Quase automática, coloquei os meus lábios sob o ventinho escapatório, e tentei retribuir-lhe o lindo favor.
Aqueles momentos de ilusão e prazer não demoraram muito, pois, de repente, surgiu uma inundação que levou como por magia tudo por que passava.
Passei os lábios pelo sumo de pó amarelo e doce, e um calafrio passou pela minha cabeça...Tinha sido drogada...!
Quando abri por fim os olhos, parecia que uma manada de elefantes tinha-me pisado, todos de uma só vez!
Felizmente, estava nos jardins do castelo, deitada, e as obras-mestras tapavam as minhas partes interessantes.
Ao meu lado estava o Tenente Nälden, muito preocupado com o meu estado de saúde, e sempre que podia, fazia respiração boca a boca para retirar o veneno do meu corpo.
Claro, eu não acreditei naquele ar extremamente assustado e o suor a escapar-lhe da cara rosada.
A sua voz assemelhava-se muito à que tinha ouvido durante o transe, e, afinal, o carro era dele. Olhei-o com uma frigidez incriminatório, e, se pudesse, dava-lhe um par de bofetadas ali mesmo!
Tinha provas suficientes para provar que ele me tinha fechado no “Tanquezinho” e me levado tudo o que era meu, incluindo as cuecas e aquele papelinho.
As primeiras palavras soaram como um rugido rouco e dorido, qual leoa doente:
- Seu nazi merdoso e hipócrita! You work for my Stepfather, do you? It was he that ordered you to put that piece of shit in your fucking car, didn’t he?!
Nälden, com um olhar confuso tentou dar-me uma palmadinha nas costas, como se dissesse que não tinha feito absolutamente nada.
- Que raio está a dizer, senhorita Jessica? – Exclamou ele. – Sente-se bem?
Eu continuei a espernear como uma louca, gritando mais uns quantos palavrões, e a dizer tantas maldições que nem me lembro.
Acho, por que Nälden me disse, falei em Inglês e pronunciei palavras indescritíveis como “impossible” ou mesmo “fucking traitor”, e até “evil nazi pufter”.
Com uma chávena de chá e uma muda, lá me acalmei, e ele me explicou a razão de eu ter adormecido.
Disse que o seu irmão gémeo trabalhava com drogas e era cirurgião chefe. A príncipio não acreditei, mas, pela sua cara de desapontado e a abanar a cabeça, vi que estava um bocado irritado com o meu comportamento.
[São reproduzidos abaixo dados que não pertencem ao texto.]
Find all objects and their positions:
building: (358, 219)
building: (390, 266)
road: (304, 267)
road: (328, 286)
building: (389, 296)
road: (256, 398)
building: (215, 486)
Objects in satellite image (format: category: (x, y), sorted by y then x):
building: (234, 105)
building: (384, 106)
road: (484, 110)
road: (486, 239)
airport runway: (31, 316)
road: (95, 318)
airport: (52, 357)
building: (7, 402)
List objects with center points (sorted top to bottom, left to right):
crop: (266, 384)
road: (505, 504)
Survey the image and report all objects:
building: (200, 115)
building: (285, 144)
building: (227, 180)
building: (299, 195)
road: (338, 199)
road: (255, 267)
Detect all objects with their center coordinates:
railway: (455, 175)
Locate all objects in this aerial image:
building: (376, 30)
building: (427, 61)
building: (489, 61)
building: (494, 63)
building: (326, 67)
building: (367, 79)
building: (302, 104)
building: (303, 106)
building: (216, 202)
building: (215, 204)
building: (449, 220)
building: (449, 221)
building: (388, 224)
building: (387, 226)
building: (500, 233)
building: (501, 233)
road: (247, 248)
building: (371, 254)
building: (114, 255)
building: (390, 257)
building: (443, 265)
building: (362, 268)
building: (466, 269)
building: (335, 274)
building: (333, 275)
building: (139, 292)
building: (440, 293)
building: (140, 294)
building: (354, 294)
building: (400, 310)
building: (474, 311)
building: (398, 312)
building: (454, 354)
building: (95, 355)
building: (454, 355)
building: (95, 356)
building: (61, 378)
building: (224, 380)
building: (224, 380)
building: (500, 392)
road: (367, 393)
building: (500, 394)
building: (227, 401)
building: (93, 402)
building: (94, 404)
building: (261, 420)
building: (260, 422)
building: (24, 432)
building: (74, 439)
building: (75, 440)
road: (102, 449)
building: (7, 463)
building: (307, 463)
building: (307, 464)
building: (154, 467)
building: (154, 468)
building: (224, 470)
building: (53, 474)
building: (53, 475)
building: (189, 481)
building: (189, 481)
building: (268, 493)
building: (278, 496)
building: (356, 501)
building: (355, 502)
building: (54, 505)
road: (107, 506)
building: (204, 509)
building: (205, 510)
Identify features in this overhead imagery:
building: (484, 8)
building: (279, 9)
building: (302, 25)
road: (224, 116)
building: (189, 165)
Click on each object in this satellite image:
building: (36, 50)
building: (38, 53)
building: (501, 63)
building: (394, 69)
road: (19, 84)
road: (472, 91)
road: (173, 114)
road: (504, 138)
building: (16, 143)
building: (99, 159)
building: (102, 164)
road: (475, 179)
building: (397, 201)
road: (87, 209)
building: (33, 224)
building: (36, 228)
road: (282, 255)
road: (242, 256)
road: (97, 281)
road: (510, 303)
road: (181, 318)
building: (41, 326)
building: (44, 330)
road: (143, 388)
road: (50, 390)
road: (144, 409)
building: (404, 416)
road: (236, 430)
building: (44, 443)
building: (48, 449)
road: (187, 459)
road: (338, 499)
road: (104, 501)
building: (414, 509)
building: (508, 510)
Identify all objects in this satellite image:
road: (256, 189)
A morada tinha a ver com uma encomenda da lavandaria para que ele tinha de buscar hoje mesmo àquela hora uma roupa que estava na loja.
Como me senti culpada nessa altura por ter sido tão melindrosa e não levar a bem a fidelidade do meu amigo. Nem tinha a coragem para dizer uma única palavra, com medo que ele desse um sermão, mas aquele olhar fulminante foi o suficiente para eu perceber como tinha errado no meu julgamento em relação ao carácter de Nälden.
Só lhe queria pedir muitas desculpas por ter suspeitado de alguma coisa, mas ele apenas disse com um ar afável, mas aborrecido:
- O que mais me fere, Fräulein Jessica, não foram as suas palavras, mas sim a sua alma.
Como lhe poderia compensar...?
Haveria uma forma de reconquistar a amizade de um velho amigo, que para além de leal, foi sempre compreensível e simpático comigo?
Mais um crime para a minha lista de pecados, e aí, olhei-o com um simples brilho de contrição nos olhos, como se estivesse a dizer “por favor, perdoa-me”.
Rapidamente, um sorriso apareceu no seu rosto, e disse a levantar-me e a estender a sua misericordiosa mão:
- Que tal ir comigo levar a roupa lavadinha do meu mano, está bem?
De bom grado aceitei, e foi com uma grande lição na mente que a minha consciência foi totalmente limpa.
É uma excelente pessoa, com um nível de ética e honra fantástico! Um homem firme, mas bastante agradável e que ajuda aquele que precisa. Tem um sentido do que é o Bem e o Mal inacreditáveis. Nunca mais vou troçar dele. A príncipio quis dizer que eu tinha uma marca estranha na minha cara – um botão de tulipa amarela tatuada na minha bochecha esquerda – mas depois não falou mais do assunto
É demasiado bom para lhe porem defeitos, e apesar de ter uns quantos parafusos a menos, nunca conheci um bruxo tão generoso e prazenteiro como ele.
Lembra-me o meu avô e as suas maluqueiras. Um homem elegante, mas sempre masculino, de bom coração e sempre cuidadoso com a dor dos outros.
Fica sempre indignado com os horrores da Guerra Civil e discute muitas vezes com o primo porque razão esta guerra “ridícula” tem de continuar.
Amigo da boa música e da limpeza, gosta muito do perfeito e desconsidera o mau e o repugnante.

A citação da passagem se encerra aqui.